**ABOUT THIS EXERCISE**
Edit the listing between the lines holding "So sánh thẻ, tìm" and "Tìm Nhà đất mua", inclusive, so that every "thẻ" becomes "thẻ tín dụng". Reproduce only those lines, with nothing else altered.

**THE DATA**
· · · · · · ·

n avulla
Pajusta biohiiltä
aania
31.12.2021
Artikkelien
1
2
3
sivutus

· · · · · · ·

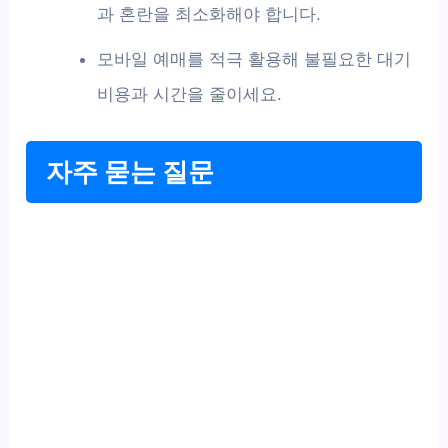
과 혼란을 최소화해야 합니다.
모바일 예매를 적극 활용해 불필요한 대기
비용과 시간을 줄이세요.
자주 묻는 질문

· · · · · · ·

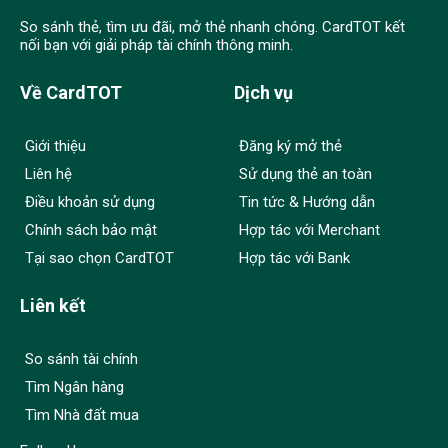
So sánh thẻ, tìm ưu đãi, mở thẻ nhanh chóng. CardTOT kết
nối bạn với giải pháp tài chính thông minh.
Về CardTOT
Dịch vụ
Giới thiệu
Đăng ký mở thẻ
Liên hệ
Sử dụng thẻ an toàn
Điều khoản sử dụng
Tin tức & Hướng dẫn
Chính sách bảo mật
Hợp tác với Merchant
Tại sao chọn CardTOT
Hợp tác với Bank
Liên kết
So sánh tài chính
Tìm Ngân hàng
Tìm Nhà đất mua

· · · · · · ·

**EXERCISE ANSWER**
So sánh thẻ tín dụng, tìm ưu đãi, mở thẻ tín dụng nhanh chóng. CardTOT kết
nối bạn với giải pháp tài chính thông minh.
Về CardTOT
Dịch vụ
Giới thiệu
Đăng ký mở thẻ tín dụng
Liên hệ
Sử dụng thẻ tín dụng an toàn
Điều khoản sử dụng
Tin tức & Hướng dẫn
Chính sách bảo mật
Hợp tác với Merchant
Tại sao chọn CardTOT
Hợp tác với Bank
Liên kết
So sánh tài chính
Tìm Ngân hàng
Tìm Nhà đất mua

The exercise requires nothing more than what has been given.